*HOW TO COMPLETE THIS TASK:* Output exactly the lines from the one with "right elbow: (464, 1099)" through the last line of the data below, both included, and nothing more.

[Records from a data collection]

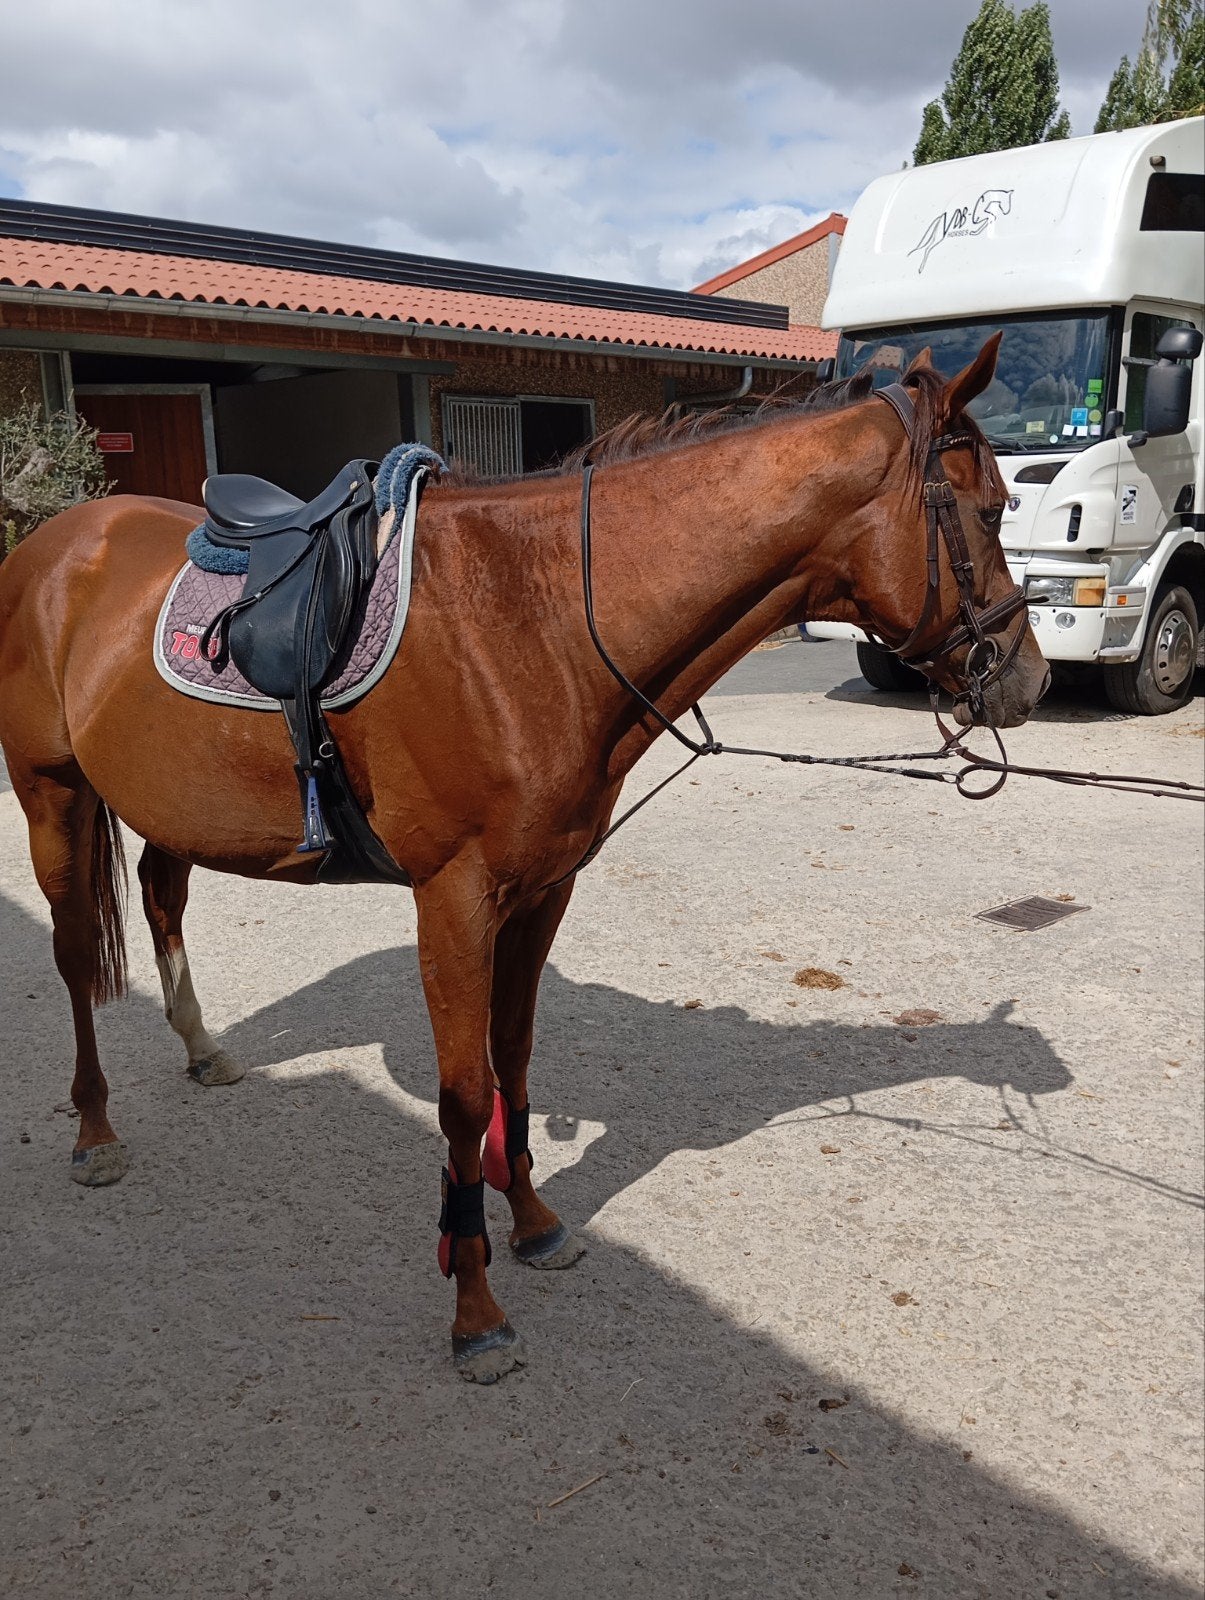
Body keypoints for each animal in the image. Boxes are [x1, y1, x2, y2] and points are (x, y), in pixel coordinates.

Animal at [0, 336, 1049, 1382]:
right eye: (992, 507)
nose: (1027, 679)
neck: (535, 622)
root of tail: (53, 544)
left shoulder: (542, 891)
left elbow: (514, 1056)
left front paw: (534, 1221)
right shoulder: (453, 900)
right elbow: (464, 1099)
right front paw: (474, 1307)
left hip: (168, 803)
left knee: (159, 895)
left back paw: (203, 1048)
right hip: (53, 793)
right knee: (73, 957)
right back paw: (94, 1132)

*EXERCISE ANSWER:*
right elbow: (464, 1099)
right front paw: (474, 1307)
left hip: (168, 803)
left knee: (159, 895)
left back paw: (203, 1048)
right hip: (53, 793)
right knee: (73, 957)
right back paw: (94, 1132)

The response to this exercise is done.